------ GIVEN DATA ------

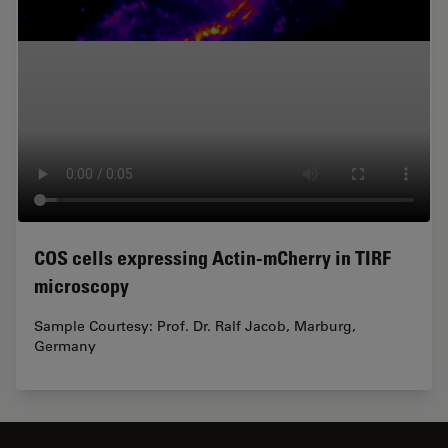
COS cells expressing Actin-mCherry in TIRF
microscopy
Sample Courtesy: Prof. Dr. Ralf Jacob, Marburg,
Germany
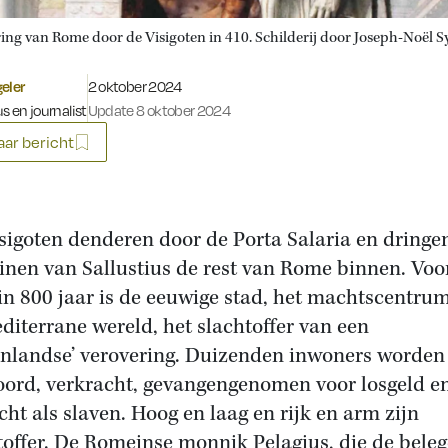
ing van Rome door de Visigoten in 410. Schilderij door Joseph-Noël Sy
Gepubliceerd op:
eler
2 oktober 2024
s en journalist
Update 8 oktober 2024
ar bericht
sigoten denderen door de Porta Salaria en dringen
inen van Sallustius de rest van Rome binnen. Voo
 in 800 jaar is de eeuwige stad, het machtscentru
diterrane wereld, het slachtoffer van een
enlandse’ verovering. Duizenden inwoners worden
ord, verkracht, gevangengenomen voor losgeld e
cht als slaven. Hoog en laag en rijk en arm zijn
toffer. De Romeinse monnik Pelagius, die de beleg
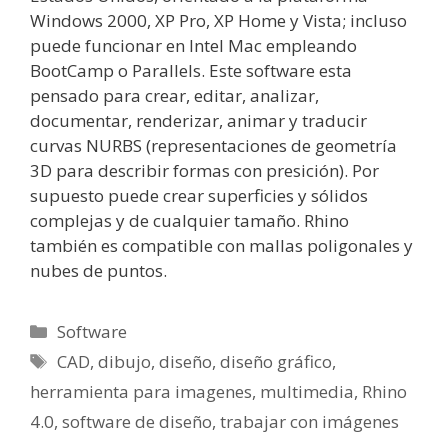
Windows 2000, XP Pro, XP Home y Vista; incluso
puede funcionar en Intel Mac empleando
BootCamp o Parallels. Este software esta
pensado para crear, editar, analizar,
documentar, renderizar, animar y traducir
curvas NURBS (representaciones de geometría
3D para describir formas con presición). Por
supuesto puede crear superficies y sólidos
complejas y de cualquier tamaño. Rhino
también es compatible con mallas poligonales y
nubes de puntos.
Categorías
Software
Etiquetas
CAD
,
dibujo
,
diseño
,
diseño gráfico
,
herramienta para imagenes
,
multimedia
,
Rhino
4.0
,
software de diseño
,
trabajar con imágenes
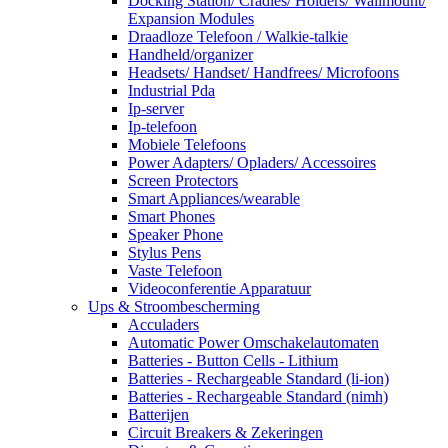
Docking Station/ Cradles/ Holders/ Wallmount/
Expansion Modules
Draadloze Telefoon / Walkie-talkie
Handheld/organizer
Headsets/ Handset/ Handfrees/ Microfoons
Industrial Pda
Ip-server
Ip-telefoon
Mobiele Telefoons
Power Adapters/ Opladers/ Accessoires
Screen Protectors
Smart Appliances/wearable
Smart Phones
Speaker Phone
Stylus Pens
Vaste Telefoon
Videoconferentie Apparatuur
Ups & Stroombescherming
Acculaders
Automatic Power Omschakelautomaten
Batteries - Button Cells - Lithium
Batteries - Rechargeable Standard (li-ion)
Batteries - Rechargeable Standard (nimh)
Batterijen
Circuit Breakers & Zekeringen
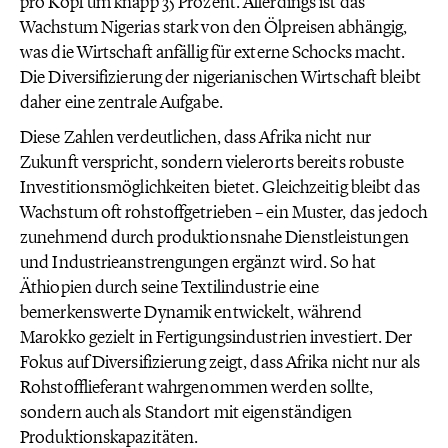
pro Kopf um knapp 35 Prozent. Allerdings ist das
Wachstum Nigerias stark von den Ölpreisen abhängig,
was die Wirtschaft anfällig für externe Schocks macht.
Die Diversifizierung der nigerianischen Wirtschaft bleibt
daher eine zentrale Aufgabe.
Diese Zahlen verdeutlichen, dass Afrika nicht nur
Zukunft verspricht, sondern vielerorts bereits robuste
Investitionsmöglichkeiten bietet. Gleichzeitig bleibt das
Wachstum oft rohstoffgetrieben – ein Muster, das jedoch
zunehmend durch produktionsnahe Dienstleistungen
und Industrieanstrengungen ergänzt wird. So hat
Äthiopien durch seine Textilindustrie eine
bemerkenswerte Dynamik entwickelt, während
Marokko gezielt in Fertigungsindustrien investiert. Der
Fokus auf Diversifizierung zeigt, dass Afrika nicht nur als
Rohstofflieferant wahrgenommen werden sollte,
sondern auch als Standort mit eigenständigen
Produktionskapazitäten.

------

* EXERCISE
Look over the listing. Pull out every line with the string "dass" in it.

* TASK SOLUTION
Diese Zahlen verdeutlichen, dass Afrika nicht nur
Fokus auf Diversifizierung zeigt, dass Afrika nicht nur als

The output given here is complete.